Tim Steele, director of AMP’s Horizons Academy, says education is “one of the pillars of a true profession, and it’s only appropriate that we have more university graduates who are thinking about financial planning as a long-term career choice”.

“Part of that is building awareness,” Steele says.


 

“As a profession we face some similar challenges at the student level as we do at the client level, and that is, having a very good understanding of what financial planning is, and the benefits of financial planning.”

Steele says the University Challenge was structured in association with the FPA and the Financial Planning Academic Forum, a group of more than a dozen academics drawn from a range of universities.

“We support the position the FPA is taking with regard to education standards and professionalism,” Steele says.

“We believe that over time you’re going to require a university degree in order to become a financial planner – which we think is a good thing – and it made sense that AMP do its part to help raise the prominence of a financial planning starting point, and the challenge was one way of us being able to do that.”

The FPA’s head of professionalism, Deen Sanders, says the challenge supports the association’s own push to raise education standards.

“It’s a central tenet of professions that there is a professional body of knowledge; that there is a universal expectation of learning,” Sanders says.

“There’s also, to be fair, in traditional professional approaches [an expectation] that that education should be at university level. The FPA has been driving that agenda for a very long time, and our [Certified Financial Planner] CFP program has always been at a postgraduate level of education.”

Sanders says financial planning is a complex, multi-disciplinary field, and the FPA has been “eager to encourage universities to broaden their appetite and their interest in financial planning”.

“And in fact, we believe in it so much that we’ve put our entire professional structure on the line, and said that from 2013 all new members of the FPA will have an approved degree. It’s foundational, it’s simple: every new member must have a degree, by 2013.

“And this is not just about raising the benchmark – though raising the bar is an important part of the conversation. It’s also about addressing what we see as a crisis, in the issue of Australians getting access to advice and being engaged by the right and qualified professional advisers.

“It’s part of expanding that pool substantially to pick up lots of qualified financial planners, professional financial planners, giving advice to all people in Australia.”

Associate professor Mark Brimble, from Griffith University’s Business School, says it is very important that students understand what their studies eventually lead on to, in terms of the structure and the composition of the industry or profession they may end up working in.

Programs such as the University Challenge bridge the gap between the idea – or what they might have thought they were getting into – and the reality.

> [Data section]:
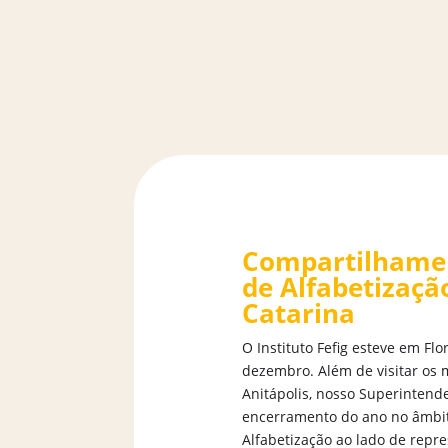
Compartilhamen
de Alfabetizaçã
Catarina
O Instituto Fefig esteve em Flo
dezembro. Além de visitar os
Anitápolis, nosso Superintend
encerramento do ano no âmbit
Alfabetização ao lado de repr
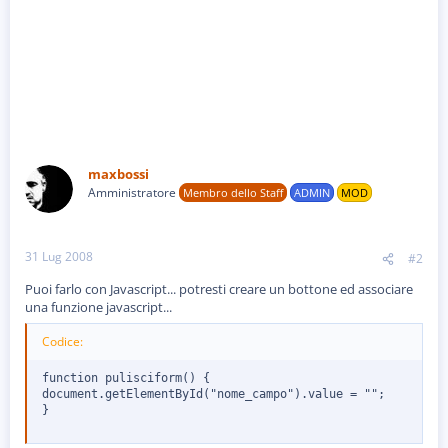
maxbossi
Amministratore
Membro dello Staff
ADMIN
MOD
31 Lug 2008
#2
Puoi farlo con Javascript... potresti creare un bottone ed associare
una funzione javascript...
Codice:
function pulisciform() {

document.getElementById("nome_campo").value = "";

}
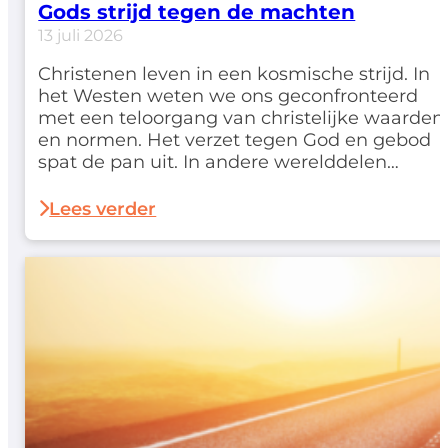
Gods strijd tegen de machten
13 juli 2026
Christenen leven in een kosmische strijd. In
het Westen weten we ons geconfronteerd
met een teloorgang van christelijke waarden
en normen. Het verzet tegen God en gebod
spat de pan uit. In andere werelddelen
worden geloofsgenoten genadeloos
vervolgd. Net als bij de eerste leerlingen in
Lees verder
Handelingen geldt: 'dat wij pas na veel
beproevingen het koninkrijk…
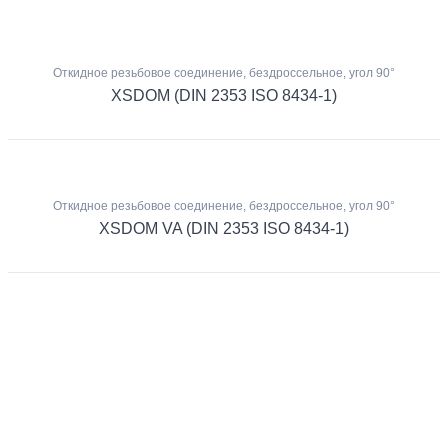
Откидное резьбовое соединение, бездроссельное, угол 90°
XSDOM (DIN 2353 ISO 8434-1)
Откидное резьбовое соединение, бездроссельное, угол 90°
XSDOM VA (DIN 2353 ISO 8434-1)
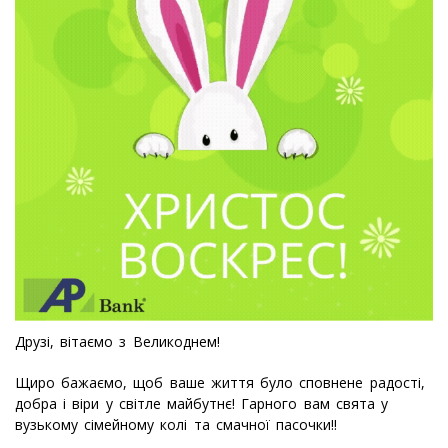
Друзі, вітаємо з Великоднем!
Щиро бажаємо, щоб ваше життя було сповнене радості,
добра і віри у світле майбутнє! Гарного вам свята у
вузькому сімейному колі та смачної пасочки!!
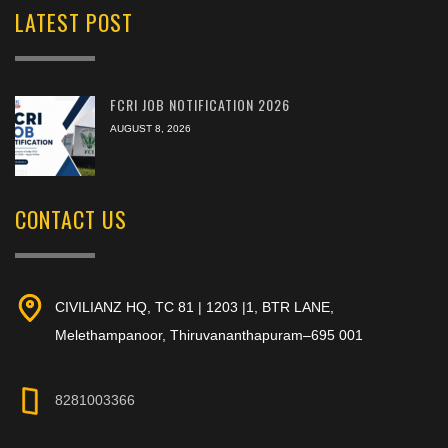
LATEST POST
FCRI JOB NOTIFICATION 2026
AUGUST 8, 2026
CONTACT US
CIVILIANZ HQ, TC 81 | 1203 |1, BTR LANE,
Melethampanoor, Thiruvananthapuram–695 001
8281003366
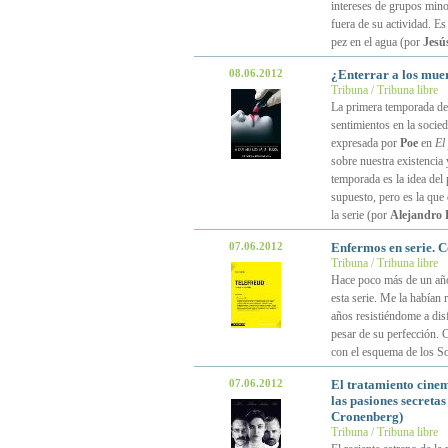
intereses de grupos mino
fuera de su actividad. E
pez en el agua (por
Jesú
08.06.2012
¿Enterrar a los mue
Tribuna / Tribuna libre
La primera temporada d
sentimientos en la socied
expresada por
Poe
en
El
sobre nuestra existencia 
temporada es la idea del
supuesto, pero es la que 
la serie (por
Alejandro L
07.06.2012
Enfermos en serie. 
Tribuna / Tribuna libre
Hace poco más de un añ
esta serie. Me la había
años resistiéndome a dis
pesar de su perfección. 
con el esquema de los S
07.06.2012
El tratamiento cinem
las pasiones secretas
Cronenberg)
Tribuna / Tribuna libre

> [What you need to do]: In the text on financial planning education, from what year must all new FPA members hold an approved degree? The items have nothing to do with the text on financial planning education.

> [Expected answer]: From 2013.